LA CONFUSIÓN DEL BOSQUE

Hay verdades incómodas, verdades que es preciso desenterrar, verdades cuya exposición molesta, verdades que es necesario sacar a la luz para limpiar, pese a quien pese, las cloacas de la Historia. Sin embargo, no siempre las mejores intenciones se bastan por sí mismas, se precisa un instrumento de comunicación muy bien armado para que la denuncia no fracase por un estrepitoso defecto formal.
Esta es, cuando menos, la reflexión que nos asalta tras ver este fin de semana en el Palacio de Festivales el montaje teatral Donde el bosque se espesa, dirigido por Laila Ripoll. Se trata de un texto de la propia Laila y de Mariano Llorente que bascula entre la ficción dramática con referentes reales (personajes, lugares, hechos… con identificación concreta) y la obra de tesis, que ronda peligrosamente el adoctrinamiento. Es precisamente esta doble faceta la que arruina la propuesta: desde la atalaya de la reivindicación, se quieren incluir demasiados datos y trabar demasiadas conexiones en el tiempo para sustentar la acción, y es entonces cuando ocurre todo lo contrario y cuando el discurso de la obra evidencia su fragilidad y se nos hace eterno, ajeno y aburrido. Es obvio que resulta muy forzado poner en relación la barbarie de la guerra civil española con la ídem de los Balcanes, sobre todo si ello se intenta a través de los mismos protagonistas con unas delirantes vinculaciones familiares entre ellos, sin contar con las kilométricas distancias geográficas que median entre los hechos narrados; pero es mucho peor el lenguaje que transpira el discurso de los personajes, sin intensidad alguna, acartonado y como de manual, que convierte a los actores en marionetas inverosímiles.
Sabemos que este tipo de textos están ahora muy vigentes y encuentran buena acogida entre los espectadores; pensemos si no en autores como Wajdi Mouawad, a quien también le encantan las contiendas bélicas y las complejas tramas consanguíneas. En nuestro caso, sin duda hubiera interesado mucho más centrarse en uno solo de los conflictos planteados y haberlo destripado bien a fondo, que vagar por este catálogo de horrores todo a cien.
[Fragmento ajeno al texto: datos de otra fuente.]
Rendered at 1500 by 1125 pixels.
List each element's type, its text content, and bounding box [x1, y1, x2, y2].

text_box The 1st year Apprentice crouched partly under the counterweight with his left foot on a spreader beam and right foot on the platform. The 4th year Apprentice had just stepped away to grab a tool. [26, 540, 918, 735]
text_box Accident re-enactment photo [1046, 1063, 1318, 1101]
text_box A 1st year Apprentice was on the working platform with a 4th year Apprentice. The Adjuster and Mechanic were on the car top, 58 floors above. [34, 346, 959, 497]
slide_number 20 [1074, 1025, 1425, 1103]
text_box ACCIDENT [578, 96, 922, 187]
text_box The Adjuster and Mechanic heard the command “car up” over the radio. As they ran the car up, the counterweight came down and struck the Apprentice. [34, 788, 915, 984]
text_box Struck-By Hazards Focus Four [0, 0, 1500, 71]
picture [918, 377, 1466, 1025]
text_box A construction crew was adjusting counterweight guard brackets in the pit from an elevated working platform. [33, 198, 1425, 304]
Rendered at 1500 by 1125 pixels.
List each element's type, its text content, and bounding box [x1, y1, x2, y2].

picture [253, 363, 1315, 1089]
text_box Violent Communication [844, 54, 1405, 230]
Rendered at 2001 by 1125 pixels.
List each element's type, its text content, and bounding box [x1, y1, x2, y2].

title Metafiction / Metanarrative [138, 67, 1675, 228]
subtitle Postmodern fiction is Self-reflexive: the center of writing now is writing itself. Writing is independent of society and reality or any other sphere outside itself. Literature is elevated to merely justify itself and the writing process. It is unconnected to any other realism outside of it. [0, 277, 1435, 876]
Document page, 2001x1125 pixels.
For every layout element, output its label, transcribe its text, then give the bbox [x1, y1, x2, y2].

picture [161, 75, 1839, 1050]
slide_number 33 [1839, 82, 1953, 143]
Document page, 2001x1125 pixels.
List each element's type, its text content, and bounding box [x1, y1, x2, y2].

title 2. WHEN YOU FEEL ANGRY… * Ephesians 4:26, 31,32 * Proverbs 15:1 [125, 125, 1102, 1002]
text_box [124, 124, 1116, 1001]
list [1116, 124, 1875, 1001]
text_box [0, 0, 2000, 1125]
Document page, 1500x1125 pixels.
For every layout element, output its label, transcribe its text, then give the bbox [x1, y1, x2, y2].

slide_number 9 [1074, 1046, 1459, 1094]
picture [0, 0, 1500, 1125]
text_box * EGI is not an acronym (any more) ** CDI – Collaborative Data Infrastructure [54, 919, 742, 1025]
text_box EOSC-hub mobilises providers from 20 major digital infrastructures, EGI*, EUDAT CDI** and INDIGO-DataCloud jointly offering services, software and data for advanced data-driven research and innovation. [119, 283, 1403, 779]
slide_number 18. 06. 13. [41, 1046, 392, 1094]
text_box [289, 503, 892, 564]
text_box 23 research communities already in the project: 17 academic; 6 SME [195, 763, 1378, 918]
Esta opción, además, hubiera permitido a Ripoll no solo ahondar en una tragedia verdadera y hacer efectiva la vindicación –comprender por qué quien fue nuestro amigo o nuestro vecino se ensaña con nosotros sin piedad en un conflicto armado–, sino también aligerar la confusión argumental y las dos horas y media completamente superfluas que dura el montaje.
Es una lástima que una muy buena idea de partida –el cabaré infernal bien iluminado (Luis Perdiguero) y diseñado (Arturo Martín Burgos) que regenta una fantástica Mélida Molina– se vaya desmembrando poco a poco según se enmaraña la trama sin necesidad. Molina, a pesar de algunos excesos, levanta el espectáculo cada vez que aparece y nos insufla el necesario espanto con su frescura y sus apelaciones directas y sin concesiones; los espectadores deseamos verla y solo ella nos reporta los únicos respiros que nos permite la obra. Todo lo demás en el trabajo de actores es previsibilidad y tedio.
Ciertamente, el camino al infierno está empedrado de buenas intenciones, y Donde el bosque se espesa es buena muestra. Se desperdicia aquí mucho trabajo –que lo hay– y también información e intenciones valiosas. Quizá es cuestión de disolver un tanto la espesura.